Bu liglerin tepedeki kulüplerine geçiş öncesi oyuncular Avrupa’da veya aynı ligde başka takımda oynayabiliyor. Örneğin Alexis Sanchez Barcelona’dan önce Udinese’de, Anderson Manchester United’tan önce Porto’da, Dani Alves Barcelona’dan önce Sevilla’da oynamıştı. Örnekleri çoğaltmamız mümkün. Burada, Latin Amerika’dan Avrupa’ya gelen oyuncuların, ileri kapitalistleşmiş ülkelerin tekelleşen kulüplerine giden yolda, köprü görevi gören kulüplerle Latin Amerika kulüpleri arasındaki ilişkinin, ileri kapitalistleşmiş ülkelerin tekelleşen kulüpleriyle köprü görevi gören kulüpler arasında yeniden üretildiğini vurgulamamız gerekiyor
Oyuncu hareketi birkaç uğrak yerine sahip olsa da, en yetenekli oyuncuların varışı Avrupa’daki ileri kapitalistleşmiş ülke kulüpleri oluyor. Bu kulüplerin Avrupa Kupalarında daha başarılı olmalarını sağlıyor. Diğer kulüplerle aralarındaki eşitsizlik büyüyor. İleri kapitalistleşmiş ülke kulüpleri dünyada bir anlamda insan kaynaklarını sömürüyor. Bunu da uslular arası tanınırlıkları, medya güçleri ve GOÜ’lerin kulüpleriyle kurdukları anlaşmalarla sağlıyorlar. Bu açıdan bugün futbolcu göçü, ileri kapitalistleşmiş ülke kulüplerinin tekelleşmesini üretiyor.
Porto Örneği
Portekiz Ligi’ni domine eden, küresel oyuncu hareketindeki konumundan dolayı artık neredeyse bu ligde tek başına bir tekel oluşturan (Benfica ve Sporting Lisbon katılmaya çalışsa da) ve kurduğu transfer köprüsü rolüyle endüstriyel futbolun en önemli halkalarından birisini oluşturan Porto, örneğin geçtiğimiz yıl Kleber’i A.Minero’dan 2,5 milyon Euro civarı bir bonservis karşılığında transfer etti ve önümüzdeki yıllarda Kelvin’in nasıl bir yol izleyebileceğinizi tahmin etmek çok da zor olmasa gerek. Danilo’yu da bu kategoriye ekleyebiliriz. Porto’nun son 10 yılda Latin Amerika’dan elli üzerinde oyuncu transfer etmiş ve La Liga, Fransa Ligi, Bundes Liga, Seri A ve Premier Lig’e de otuz üzerinde oyuncu satmış. 2011 itibariyle Porto’nun kadrosunda 24 yabancı oyuncunun 17'si Latin Amerikalı oyunculardan oluşuyordu.

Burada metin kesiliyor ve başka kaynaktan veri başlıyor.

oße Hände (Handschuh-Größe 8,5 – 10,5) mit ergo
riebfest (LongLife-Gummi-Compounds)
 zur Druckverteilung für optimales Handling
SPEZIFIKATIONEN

Porto (veya Sevilla) gibi kulüplerin varlığı, sattıkları oyuncuları alan kulüpleri üretirken; bütçesi daha yüksek kulüplerin varlığı da, Sevilla ve Porto gibi kulüpleri ve bu kulüplerin Latin Amerika kulüpleriyle kurduğu ilişkileri üretiyor. Sevilla’nın Dani Alves’i Barcelona’ya satması (Örneğin Sevilla Dani Alves’i Brezilya ikinci lig ekiplerinden Esporte Clube Vitória’dan 450 bin avro civarı bir bonservis bedeliyle transfer etmişti, 2008’de Barcelona’ya 36 milyon avroya satmıştı) bu ilişkiyi yeniden üretirken, aynı zamanda Sevilla'nın, sattığı oyuncunun yerine yeni bir oyuncu (genellikle genç yıldız adayı) alıyor olması, Sevilla ile Barcelona arasındaki ilişkinin Sevilla ile başka kulüpler arasında yeniden üretilmesi anlamına geliyor.Porto, forveti Falcao’yu (2009-2010’da River Plate'ten 5.5 milyon euroya almıştı) 2011 ağustosunda 40 milyon euroya A. Madrid’e sattı. Burada, A. Madrid’le arasındaki ilişkinin yeni bir Falcao’yu alması için bir Latin Amerika kulübüyle ilişkiye ön ayak olduğunu görüyoruz. Falcao’yu sattığındaki rolünü bu sefer bir Latin Amerika takımı yeniden üretmiş oluyor. Burada durumu anlayabilmek için öncelikle transferde (veya futbolla ilişkili her olguda) oyuncu alan veya satan kulüplerin içsel bir ilişki içinde olduğunu ortaya koymamız gerekiyor. Kulüpler arasındaki içsel ilişkinin varlığı birbirlerini yeniden ürettiğini bize gösteriyor.